#### What you need to do:
Collect all lines from the records below that include the word "pour".

#### Data for analysis:
-- -- --

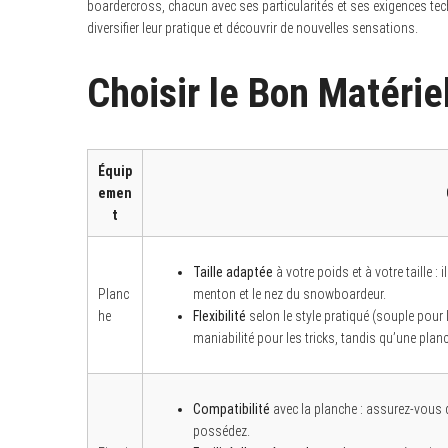
boardercross, chacun avec ses particularités et ses exigences te
diversifier leur pratique et découvrir de nouvelles sensations.
Choisir le Bon Matérie
Équip
emen
t
Taille adaptée
à votre poids et à votre taille : 
Planc
menton et le nez du snowboardeur.
he
Flexibilité
selon le style pratiqué (souple pour l
maniabilité pour les tricks, tandis qu’une planc
Compatibilité
avec la planche : assurez-vous 
possédez.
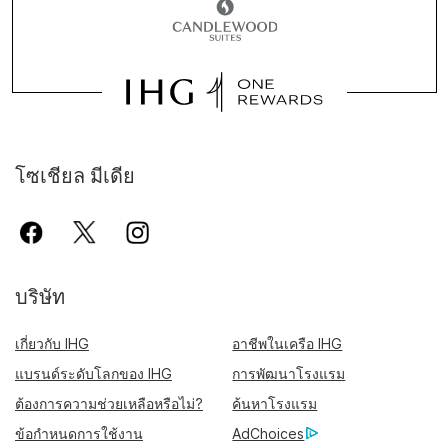
โซเชียล มีเดีย
บริษัท
เกี่ยวกับ IHG
อาชีพในเครือ IHG
แบรนด์ระดับโลกของ IHG
การพัฒนาโรงแรม
ต้องการความช่วยเหลือหรือไม่?
ค้นหาโรงแรม
ข้อกำหนดการใช้งาน
AdChoices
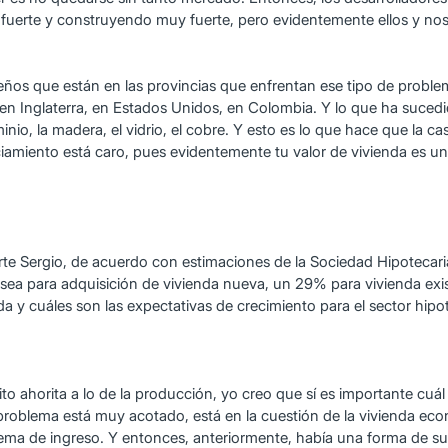
 fuerte y construyendo muy fuerte, pero evidentemente ellos y no
os que están en las provincias que enfrentan ese tipo de problem
an en Inglaterra, en Estados Unidos, en Colombia. Y lo que ha suced
io, la madera, el vidrio, el cobre. Y esto es lo que hace que la cas
anciamiento está caro, pues evidentemente tu valor de vivienda es 
te Sergio, de acuerdo con estimaciones de la Sociedad Hipotecari
sea para adquisición de vivienda nueva, un 29% para vivienda exi
y cuáles son las expectativas de crecimiento para el sector hipo
orita a lo de la producción, yo creo que sí es importante cuál es 
l problema está muy acotado, está en la cuestión de la vivienda ec
ema de ingreso. Y entonces, anteriormente, había una forma de su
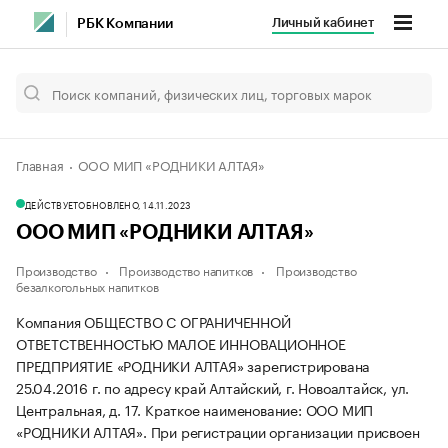
Личный кабинет
РБК Компании
Главная
ООО МИП «РОДНИКИ АЛТАЯ»
ДЕЙСТВУЕТ
ОБНОВЛЕНО, 14.11.2023
ООО МИП «РОДНИКИ АЛТАЯ»
Производство
Производство напитков
Производство
безалкогольных напитков
Компания ОБЩЕСТВО С ОГРАНИЧЕННОЙ
ОТВЕТСТВЕННОСТЬЮ МАЛОЕ ИННОВАЦИОННОЕ
ПРЕДПРИЯТИЕ «РОДНИКИ АЛТАЯ» зарегистрирована
25.04.2016 г. по адресу край Алтайский, г. Новоалтайск, ул.
Центральная, д. 17.
Краткое наименование: ООО МИП
«РОДНИКИ АЛТАЯ».
При регистрации организации присвоен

-- -- --

#### Exercise result:
selon le style pratiqué (souple pour l
maniabilité pour les tricks, tandis qu’une planc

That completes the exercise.